Reproduce the records below word for word, leaving the pictures out of your answer.

++++ DATASET EXTRACT ++++

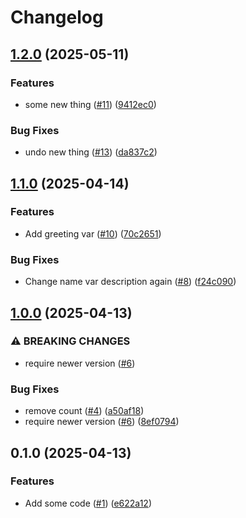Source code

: # Changelog

## [1.2.0](https://github.com/shoekstra/terraform-repo/compare/v1.1.0...v1.2.0) (2025-05-11)


### Features

* some new thing ([#11](https://github.com/shoekstra/terraform-repo/issues/11)) ([9412ec0](https://github.com/shoekstra/terraform-repo/commit/9412ec0880374a68c103835f97f7d22e17dff83c))


### Bug Fixes

* undo new thing ([#13](https://github.com/shoekstra/terraform-repo/issues/13)) ([da837c2](https://github.com/shoekstra/terraform-repo/commit/da837c2284a0599fc409c522ebf1ef45e515274e))

## [1.1.0](https://github.com/shoekstra/terraform-repo/compare/v1.0.0...v1.1.0) (2025-04-14)


### Features

* Add greeting var ([#10](https://github.com/shoekstra/terraform-repo/issues/10)) ([70c2651](https://github.com/shoekstra/terraform-repo/commit/70c26510f9f7752255143a6d5eac85893921524d))


### Bug Fixes

* Change name var description again ([#8](https://github.com/shoekstra/terraform-repo/issues/8)) ([f24c090](https://github.com/shoekstra/terraform-repo/commit/f24c09081efa429e6f15cda420204cb0b53f4b51))

## [1.0.0](https://github.com/shoekstra/terraform-repo/compare/v0.1.0...v1.0.0) (2025-04-13)


### ⚠ BREAKING CHANGES

* require newer version ([#6](https://github.com/shoekstra/terraform-repo/issues/6))

### Bug Fixes

* remove count ([#4](https://github.com/shoekstra/terraform-repo/issues/4)) ([a50af18](https://github.com/shoekstra/terraform-repo/commit/a50af18147b4baead85a58fa2221348a1f2d21c6))
* require newer version ([#6](https://github.com/shoekstra/terraform-repo/issues/6)) ([8ef0794](https://github.com/shoekstra/terraform-repo/commit/8ef07944d3b1d6f20f2776dbe601fbbfa51684bf))

## 0.1.0 (2025-04-13)


### Features

* Add some code ([#1](https://github.com/shoekstra/terraform-repo/issues/1)) ([e622a12](https://github.com/shoekstra/terraform-repo/commit/e622a12ba4a0638a0668d16bee62a24625b10577))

++++

■ OUTPUT OF THE TASK ■
Source code

: # Changelog

## [1.2.0](https://github.com/shoekstra/terraform-repo/compare/v1.1.0...v1.2.0) (2025-05-11)


### Features

* some new thing ([#11](https://github.com/shoekstra/terraform-repo/issues/11)) ([9412ec0](https://github.com/shoekstra/terraform-repo/commit/9412ec0880374a68c103835f97f7d22e17dff83c))


### Bug Fixes

* undo new thing ([#13](https://github.com/shoekstra/terraform-repo/issues/13)) ([da837c2](https://github.com/shoekstra/terraform-repo/commit/da837c2284a0599fc409c522ebf1ef45e515274e))

## [1.1.0](https://github.com/shoekstra/terraform-repo/compare/v1.0.0...v1.1.0) (2025-04-14)


### Features

* Add greeting var ([#10](https://github.com/shoekstra/terraform-repo/issues/10)) ([70c2651](https://github.com/shoekstra/terraform-repo/commit/70c26510f9f7752255143a6d5eac85893921524d))


### Bug Fixes

* Change name var description again ([#8](https://github.com/shoekstra/terraform-repo/issues/8)) ([f24c090](https://github.com/shoekstra/terraform-repo/commit/f24c09081efa429e6f15cda420204cb0b53f4b51))

## [1.0.0](https://github.com/shoekstra/terraform-repo/compare/v0.1.0...v1.0.0) (2025-04-13)


### ⚠ BREAKING CHANGES

* require newer version ([#6](https://github.com/shoekstra/terraform-repo/issues/6))

### Bug Fixes

* remove count ([#4](https://github.com/shoekstra/terraform-repo/issues/4)) ([a50af18](https://github.com/shoekstra/terraform-repo/commit/a50af18147b4baead85a58fa2221348a1f2d21c6))
* require newer version ([#6](https://github.com/shoekstra/terraform-repo/issues/6)) ([8ef0794](https://github.com/shoekstra/terraform-repo/commit/8ef07944d3b1d6f20f2776dbe601fbbfa51684bf))

## 0.1.0 (2025-04-13)


### Features

* Add some code ([#1](https://github.com/shoekstra/terraform-repo/issues/1)) ([e622a12](https://github.com/shoekstra/terraform-repo/commit/e622a12ba4a0638a0668d16bee62a24625b10577))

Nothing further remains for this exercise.